Жизнь торчков и тем более торговцев изо дня в день
делалась все более стремной: полиция лютовала, а по новому закону тебя
могли повинтить даже за следы от уколов на руках. Однажды Уильям с
партнерами основательно влипли. Ему светил большой срок, и адвокат
намекнул, что благоразумнее плюнуть на залог, под который его выпустили
из тюрьмы, и оказаться по ту сторону мексиканской границы.
В Мехико выяснилось, что всю торговлю дурью здесь
держит некая особа по имени Люпита, которая так хорошо ладила с
полицией, что та не только закрывала глаза наее бизнес, но и исправно
устраняла конкурентов. Так что Уильяму пришлось не только отказаться от
мысли о собственном деле, но еще и покупать у Люпиты поганого качества и
безбожно дорогое зелье.
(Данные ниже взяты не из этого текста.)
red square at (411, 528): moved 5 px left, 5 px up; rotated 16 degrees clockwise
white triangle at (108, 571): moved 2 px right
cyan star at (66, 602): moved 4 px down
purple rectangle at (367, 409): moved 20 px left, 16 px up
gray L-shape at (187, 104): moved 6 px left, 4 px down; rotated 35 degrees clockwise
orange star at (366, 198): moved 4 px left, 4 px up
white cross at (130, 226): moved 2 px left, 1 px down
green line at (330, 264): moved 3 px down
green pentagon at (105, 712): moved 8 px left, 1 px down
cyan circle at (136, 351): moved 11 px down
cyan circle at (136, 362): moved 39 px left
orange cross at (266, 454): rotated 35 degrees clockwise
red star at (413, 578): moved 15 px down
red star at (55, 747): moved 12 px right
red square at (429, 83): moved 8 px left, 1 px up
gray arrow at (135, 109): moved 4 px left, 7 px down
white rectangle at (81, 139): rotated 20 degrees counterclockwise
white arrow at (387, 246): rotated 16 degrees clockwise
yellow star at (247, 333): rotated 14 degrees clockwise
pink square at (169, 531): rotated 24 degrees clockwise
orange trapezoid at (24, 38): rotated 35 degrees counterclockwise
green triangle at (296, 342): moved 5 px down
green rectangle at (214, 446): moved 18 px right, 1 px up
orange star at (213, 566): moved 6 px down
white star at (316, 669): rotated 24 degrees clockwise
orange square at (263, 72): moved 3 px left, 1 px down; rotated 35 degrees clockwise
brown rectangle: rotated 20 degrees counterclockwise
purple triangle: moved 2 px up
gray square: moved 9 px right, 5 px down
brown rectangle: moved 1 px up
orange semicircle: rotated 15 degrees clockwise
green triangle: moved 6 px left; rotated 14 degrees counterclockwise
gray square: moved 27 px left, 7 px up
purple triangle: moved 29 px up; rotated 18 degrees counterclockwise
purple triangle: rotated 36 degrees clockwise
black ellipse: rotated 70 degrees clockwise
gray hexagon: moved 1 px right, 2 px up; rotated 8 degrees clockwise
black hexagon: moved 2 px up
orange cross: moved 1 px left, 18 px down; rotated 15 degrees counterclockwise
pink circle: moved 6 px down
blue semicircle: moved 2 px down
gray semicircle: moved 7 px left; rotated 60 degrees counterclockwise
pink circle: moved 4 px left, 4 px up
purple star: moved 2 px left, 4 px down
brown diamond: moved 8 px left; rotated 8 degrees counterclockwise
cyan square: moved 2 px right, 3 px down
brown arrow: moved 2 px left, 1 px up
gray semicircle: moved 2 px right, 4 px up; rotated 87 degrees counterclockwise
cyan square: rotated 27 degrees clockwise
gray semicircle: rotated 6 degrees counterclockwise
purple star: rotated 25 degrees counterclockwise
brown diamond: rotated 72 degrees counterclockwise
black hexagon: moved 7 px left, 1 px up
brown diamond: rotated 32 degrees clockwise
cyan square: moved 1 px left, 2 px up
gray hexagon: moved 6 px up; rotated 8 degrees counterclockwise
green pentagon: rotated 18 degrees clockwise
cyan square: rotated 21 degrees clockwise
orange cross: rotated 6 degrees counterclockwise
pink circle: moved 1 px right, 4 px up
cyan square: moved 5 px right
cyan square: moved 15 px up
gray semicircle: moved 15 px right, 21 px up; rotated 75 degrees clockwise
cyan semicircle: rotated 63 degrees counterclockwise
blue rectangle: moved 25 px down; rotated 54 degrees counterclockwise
Со временем, правда, стали выручать рецепты.
За год, что он в Мехико просидел на игле, Уильям
раз пять пробовал завязать, но из этого ничего не выходило. В последний
раз он выкарабкивался на смеси спиртного и колес и от наркоты таки
избавился, зато на несколько недель неимоверно запил. Прочухавшись
как-то утром, он чуть не задохнулся от запаха мочи и с ужасом понял, что
вонь эта исходит от него самого. Как люди умирают от уремии, Уильям
видел; осмотревший его врач сказал, что еще бы одна бутылка текилы — и
конец.
Так или иначе, но уже несколько месяцев Уильям не кололся.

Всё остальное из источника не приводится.